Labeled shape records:
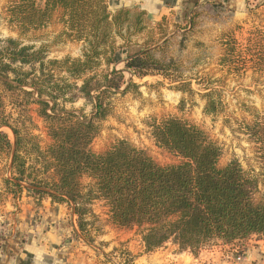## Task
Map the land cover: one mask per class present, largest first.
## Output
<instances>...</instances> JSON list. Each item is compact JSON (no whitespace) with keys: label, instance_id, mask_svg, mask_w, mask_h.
Listing matches in <instances>:
<instances>
[{"label":"trees","instance_id":"trees-1","mask_svg":"<svg viewBox=\"0 0 264 264\" xmlns=\"http://www.w3.org/2000/svg\"><path fill=\"white\" fill-rule=\"evenodd\" d=\"M37 1H12L6 9L9 23L25 34L44 27L58 13L63 33L84 46L79 57L57 59L49 58L44 46L25 45L14 38L0 41V83L7 90L22 91L38 105L51 140L41 148L34 137L11 126L0 94V128L7 127L13 134L11 139L0 130V154L7 155L11 174L2 179L5 191L14 194L25 188L71 205L84 233L88 206L101 199L111 224L143 227L146 252L171 242L179 251L197 255L216 240L231 243L253 234L264 240V197L252 199L257 180L236 159L219 166L221 147L198 126L178 116L150 124L155 144L180 157L178 164L160 165L123 139L99 153L90 148L99 131L97 121L109 115L112 94L126 83L123 70L138 77L181 76L175 59L157 56L168 42L162 23L155 22L157 30H151L143 46L129 53L124 68L117 70L112 67L116 50L148 29L145 10L119 7L110 11L107 0ZM230 38L221 58L227 66L234 65ZM117 39L122 42L117 44ZM246 41L241 69L264 73V32L256 28ZM136 87L129 81L122 93ZM177 88L192 91L182 80ZM213 93L203 94L204 111L209 114L217 111ZM78 98L91 103L90 116L66 109L65 104ZM252 117L243 127L258 145L264 176V111L254 110ZM83 178L88 179L85 186Z\"/></svg>","mask_w":264,"mask_h":264},{"label":"rangeland","instance_id":"rangeland-1","mask_svg":"<svg viewBox=\"0 0 264 264\" xmlns=\"http://www.w3.org/2000/svg\"><path fill=\"white\" fill-rule=\"evenodd\" d=\"M12 1L15 0H0V41L14 38L25 45L44 46L49 58L61 59L66 56L74 58L82 54L83 42L72 40L63 33L64 26L59 21L58 13H54L44 27L20 34L19 30L8 21L6 9ZM37 2L42 4L41 0ZM107 2L110 11L117 9L112 8L114 0ZM226 2L204 0L186 19L169 17L163 21L159 20L168 33V42L165 49L158 52L157 56L175 59L181 70V76L177 79V76L169 77L154 73L138 77L123 70L126 83L131 81L137 87L122 93L126 85L124 83L119 91L112 94L111 112L105 119L97 121L99 131L92 140L90 148L93 152L99 153L117 140L123 139L134 147L143 149L160 165L178 164L181 161L180 157L155 144L150 125L169 116H178L201 128L221 147L219 166L236 159L243 171L257 180V189L252 195L253 201L256 202L264 197L262 162L258 145L249 139L243 126L252 121L254 110L264 111V73H255L251 68L241 69V60H243L241 52H244L250 31L258 28L264 32V0H241L238 8L229 7ZM191 16H194L192 27L189 25ZM147 20L148 29L143 34L134 38L133 43L116 50L112 67L122 70L127 55L143 46L142 42L151 34V30H157L155 22L158 21L149 17ZM155 37H158L157 33ZM228 37H231L230 44L235 48L233 66H227L221 61L226 52ZM121 42L117 39V44ZM104 67L101 66L100 69ZM174 74L177 75L179 72ZM181 80L189 83L191 92L177 88ZM210 91H214L213 98L218 101L217 111L211 114L204 111L206 101L203 96ZM0 94L3 109L11 126L17 128L22 135L28 133L35 138L41 148H45L51 140L47 135L46 121L38 115V105L29 101L22 91L7 90L1 83ZM65 107L74 110L77 115L90 116L92 111L91 103L83 98L67 103ZM0 130L13 139L9 128L2 127ZM9 176H11L9 159L7 155L0 154V245L14 226L16 233L19 231L18 236L20 235V239L24 241L32 232H38L41 229L40 208L48 198L50 199L48 196H37L25 188L14 194L5 191L1 186L2 179ZM87 182V178L82 179L83 186ZM50 201L53 202L51 199ZM67 206L73 211L71 205ZM88 208L89 213L86 215L88 225L85 227V233L79 229L75 216L79 233L86 241L92 242L99 234L110 232L107 225L111 223L108 207L103 200H93ZM26 213L31 224L21 225L23 223L21 216ZM142 229L143 227L136 226L131 228L116 226L115 230H112L115 236L117 234L121 237L123 233L132 236L127 242L115 241L116 245L113 244L112 249L108 251H104V248L109 241L100 240L98 242L100 249L104 247L101 254L102 264H115V262L134 264L133 258L140 253L143 246ZM250 236L252 239L261 238L255 234ZM129 240L138 251L136 249L132 251L127 247ZM235 254H241V246L234 247V259Z\"/></svg>","mask_w":264,"mask_h":264},{"label":"crops","instance_id":"crops-1","mask_svg":"<svg viewBox=\"0 0 264 264\" xmlns=\"http://www.w3.org/2000/svg\"><path fill=\"white\" fill-rule=\"evenodd\" d=\"M203 1L114 0L112 8L137 6L145 10L147 16L155 21L169 17L186 19ZM219 1H227L228 6L233 8L241 5V0ZM40 213L41 229L32 232L26 241L20 239L19 231L16 233V226L11 229L0 245V264H102L101 254L104 249L108 251L112 249L113 244L116 245L115 241L127 242L132 236L121 232L118 234L125 237H119L117 234L115 236L112 230H115L116 226L109 224L107 228L110 232L99 234L97 239L88 242L78 231L73 211L65 203L51 202L49 198L40 208ZM21 219L23 220L21 225L31 224L27 213L21 216ZM100 240L109 241L107 247H102V250L98 244ZM235 246H241V261L234 259ZM127 247L132 251L135 249L138 251L131 240ZM140 250V253L133 258L134 264H264V240L258 237L252 239V236L231 243L216 240L199 250L197 255L189 251H179L178 246L171 242L150 252L144 250V245Z\"/></svg>","mask_w":264,"mask_h":264},{"label":"built area","instance_id":"built-area-1","mask_svg":"<svg viewBox=\"0 0 264 264\" xmlns=\"http://www.w3.org/2000/svg\"><path fill=\"white\" fill-rule=\"evenodd\" d=\"M235 259H236L237 261H241V259H242V254H235Z\"/></svg>","mask_w":264,"mask_h":264}]
</instances>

Task directions
Copy every line of the records above without any changes, leaving out the pictures.

Reply to the exercise
## Task
Map the land cover: one mask per class present, largest first.
## Output
<instances>...</instances> JSON list. Each item is compact JSON (no whitespace) with keys: label, instance_id, mask_svg, mask_w, mask_h.
Listing matches in <instances>:
<instances>
[{"label":"trees","instance_id":"trees-1","mask_svg":"<svg viewBox=\"0 0 264 264\" xmlns=\"http://www.w3.org/2000/svg\"><path fill=\"white\" fill-rule=\"evenodd\" d=\"M37 1H12L6 9L9 23L25 34L44 27L58 13L63 33L84 46L79 57L57 59L49 58L44 46L25 45L14 38L0 41V83L7 90L22 91L38 105L51 140L41 148L34 137L11 126L0 94V128L7 127L13 134L11 139L0 130V154L7 155L11 174L2 179L5 191L14 194L25 188L71 205L84 233L88 206L101 199L111 224L143 227L146 252L171 242L179 251L197 255L216 240L231 243L253 234L264 240V197L252 199L257 180L236 159L219 166L221 147L198 126L178 116L150 124L155 144L180 157L178 164L160 165L123 139L99 153L90 148L99 131L97 121L109 115L112 94L126 83L123 70L138 77L181 76L175 59L157 56L168 42L162 23L155 22L157 30H151L143 46L129 53L124 68L117 70L112 67L116 50L148 29L145 10L119 7L110 11L107 0ZM230 38L221 58L227 66L234 65ZM117 39L122 42L117 44ZM246 41L241 69L264 73V32L256 28ZM136 87L129 81L122 93ZM177 88L192 91L182 80ZM213 93L203 94L204 111L209 114L217 111ZM78 98L91 103L90 116L66 109L65 104ZM252 117L243 127L258 145L264 176V111L254 110ZM83 178L88 179L85 186Z\"/></svg>","mask_w":264,"mask_h":264},{"label":"rangeland","instance_id":"rangeland-1","mask_svg":"<svg viewBox=\"0 0 264 264\" xmlns=\"http://www.w3.org/2000/svg\"><path fill=\"white\" fill-rule=\"evenodd\" d=\"M12 1L15 0H0V41L14 38L25 45L44 46L49 58L61 59L66 56L74 58L82 54L83 42L72 40L63 33L64 26L59 21L58 13H54L44 27L20 34L19 30L8 21L6 9ZM37 2L42 4L41 0ZM107 2L110 11L117 9L112 8L114 0ZM226 2L204 0L186 19L169 17L163 21L159 20L168 33V42L165 49L158 52L157 56L175 59L181 70V76L177 79V76L169 77L154 73L138 77L123 70L126 83L131 81L137 87L122 93L126 85L124 83L119 91L112 94L111 112L105 119L97 121L99 131L92 140L90 148L93 152L99 153L117 140L123 139L134 147L143 149L160 165L178 164L181 161L180 157L155 144L150 125L169 116H178L201 128L221 147L219 166L236 159L243 171L257 180V189L252 195L253 201L256 202L264 197L262 162L258 145L249 139L243 126L252 121L254 110L264 111V73H255L251 68L241 69V60H243L241 52H244L250 31L258 28L264 32V0H241L238 8L229 7ZM191 16H194L192 27L189 25ZM147 20L148 29L143 34L134 38L133 43L116 50L112 67L122 70L127 55L143 46L142 42L151 34V30H157L155 22L158 21L149 17ZM155 37H158L157 33ZM228 37H231L230 44L235 48L233 66H227L221 61L226 52ZM121 42L117 39V44ZM104 67L101 66L100 69ZM174 74L177 75L179 72ZM181 80L189 83L191 92L177 88ZM210 91H214L213 98L218 101L217 111L211 114L204 111L206 101L203 96ZM0 94L3 109L11 126L17 128L22 135L28 133L35 138L41 148H45L51 140L47 135L46 121L38 115V105L29 101L22 91L7 90L1 83ZM65 107L74 110L77 115L90 116L92 111L91 103L83 98L67 103ZM0 130L13 139L9 128L2 127ZM9 176H11L9 159L7 155L0 154V245L14 226L16 233L19 231L18 236L20 235V239L24 241L32 232H38L41 229L40 208L48 198L50 199L48 196H37L25 188L14 194L5 191L1 186L2 179ZM87 182V178L82 179L83 186ZM50 201L53 202L51 199ZM67 206L73 211L71 205ZM88 208L89 213L86 215L88 225L85 227V233L79 229L75 216L79 233L86 241L92 242L99 234L110 232L107 225L111 223L108 207L103 200H93ZM26 213L31 224L21 225L23 223L21 216ZM142 229L143 227L136 226L131 228L116 226L115 230H112L115 236L117 234L121 237L123 233L132 236L127 242L115 241L116 245L113 244L112 249L108 251H104V248L109 241L100 240L98 242L100 249L104 247L101 254L102 264H115V262L134 264L133 258L140 253L143 246ZM250 236L252 239L261 238L255 234ZM129 240L138 251L136 249L132 251L127 247ZM235 254H241V246L234 247V259Z\"/></svg>","mask_w":264,"mask_h":264},{"label":"crops","instance_id":"crops-1","mask_svg":"<svg viewBox=\"0 0 264 264\" xmlns=\"http://www.w3.org/2000/svg\"><path fill=\"white\" fill-rule=\"evenodd\" d=\"M203 1L114 0L112 8L137 6L145 10L147 16L155 21L169 17L186 19ZM219 1H227L228 6L233 8L241 5V0ZM40 213L41 229L32 232L26 241L20 239L19 231L16 233V226L11 229L0 245V264H102L101 254L104 249L108 251L112 249L113 244L116 245L115 241L127 242L132 236L121 232L118 234L125 237H119L117 234L115 236L112 230H115L116 226L109 224L107 228L110 232L99 234L97 239L88 242L78 231L73 211L65 203L51 202L49 198L40 208ZM21 219L23 220L21 225L31 224L27 213L21 216ZM100 240L109 241L107 247H102V250L98 244ZM235 246H241V261L234 259ZM127 247L132 251L135 249L138 251L131 240ZM140 250V253L133 258L134 264H264V240L258 237L252 239V236L231 243L216 240L199 250L197 255L189 251H179L178 246L171 242L150 252L144 250V245Z\"/></svg>","mask_w":264,"mask_h":264},{"label":"built area","instance_id":"built-area-1","mask_svg":"<svg viewBox=\"0 0 264 264\" xmlns=\"http://www.w3.org/2000/svg\"><path fill=\"white\" fill-rule=\"evenodd\" d=\"M235 259H236L237 261H241V259H242V254H235Z\"/></svg>","mask_w":264,"mask_h":264}]
</instances>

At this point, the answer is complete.